El sociólogo Zygmunt Bauman caracteriza la modernidad actual como "líquida" frente a una pasada etapa de la humanidad definida como "sólida".

En tiempos de lo sólido, las cosas duraban y mantenían una misma forma permanentemente.

Ahora nuestra "modernidad líquida" disuelve lo sólido y propicia los cambios, las cosas fluyen y se transforman constantemente.

Los cristianos debemos afrontar el reto que nos plantea la modernidad desde la fidelidad al Evangelio. No somos llamados a mantener la solidez de un pasado remoto sino a expresar en formas cambiantes y fluidas la verdad del Evangelio de Jesucristo.

Podemos verlo en tres distintas áreas: la naturaleza de la Iglesia, la inclusividad y la liturgia.

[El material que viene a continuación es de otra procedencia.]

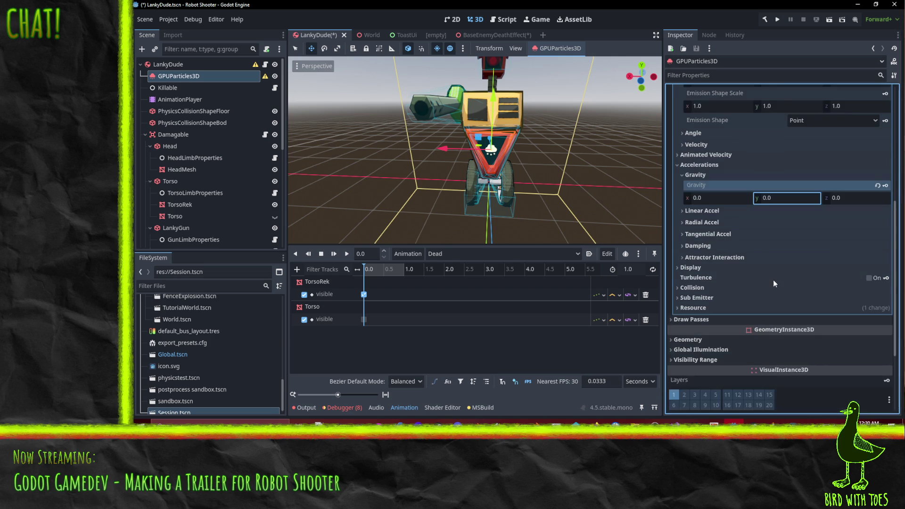
click(727, 211)
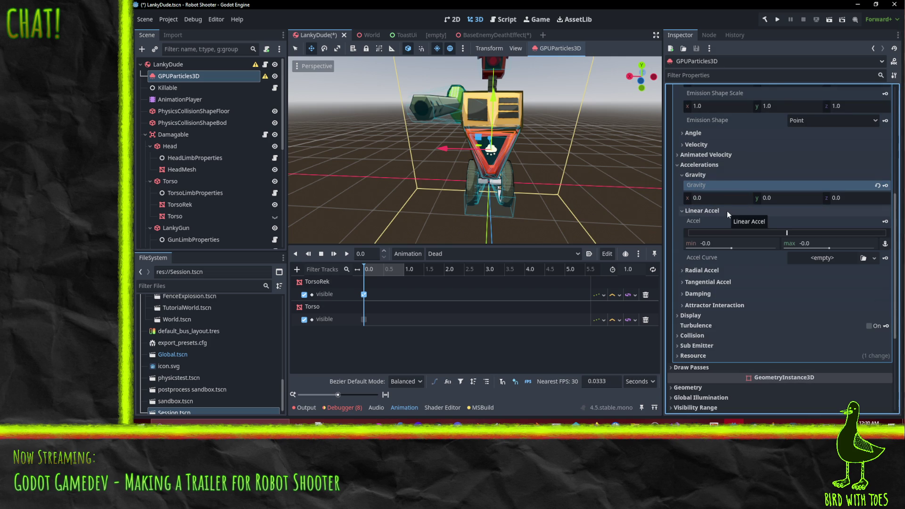
click(720, 209)
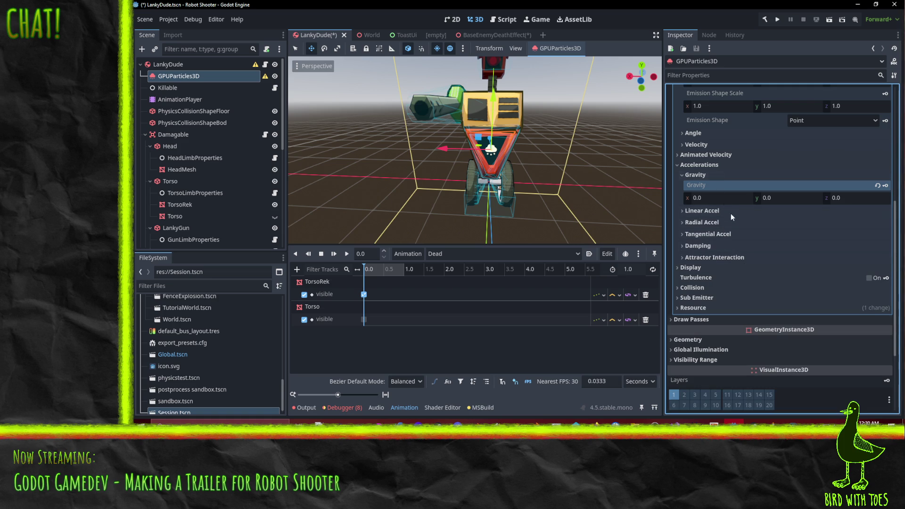
Step: Set the Display > Scale range to min 0.75 and max 1.25
click(703, 268)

Todos los intentos de construir nuevas formas de ser Iglesia, con estructuras renovadas, etc. han chocado con la realidad imperfecta de la naturaleza humana. Se han explorado prioritariamente dos caminos: construir una Iglesia institucional lo más perfecta posible (con sus jerarquías, burocracia, normas, etc.) o bien propiciar el entendimiento de la Iglesia como un acontecimiento que prime la experiencia, el momento. Pero el Evangelio nos enseña que la Iglesia en los primeros tiempos era vida compartida. No era ni vida reglada ni acontecimiento vital, sino camino compartido. Aquí se abre un territorio a explorar...

Lo mismo ocurre en el tema de la inclusividad y la apertura de la Iglesia: una Iglesia para tod@s. La Iglesia no puede ser obstáculo para el Evangelio sino canal por el que éste fluya. El Evangelio no está reservado para aquéllos que lo viven como yo lo vivo o son como yo soy.

(No defendemos esta postura desde la indiferencia sino desde la tolerancia. No se trata de aceptar la agenda ajena para aparentar modernidad sino ser consecuentes con las propias convicciones a la vez que respetuosos con las opciones vitales de los otros).

Por último, la liturgia de la Iglesia será moderna si permite que el hombre de hoy escuche la voz de Dios y entre en diálogo con Él. No se trata de hacer hablar a Dios como si fuera uno de nosotros, ni de imaginarle con nuestras mismas preferencias musicales (para sentirnos bien cantándole nuestras melodías).

Hemos de trabajar la liturgia para facilitar a Dios su deseo de revelarse a nuestros corazones y traernos paz. Por eso nuestra preocupación central ha de ser trabajar para entender y hacer entender el lenguaje de Dios.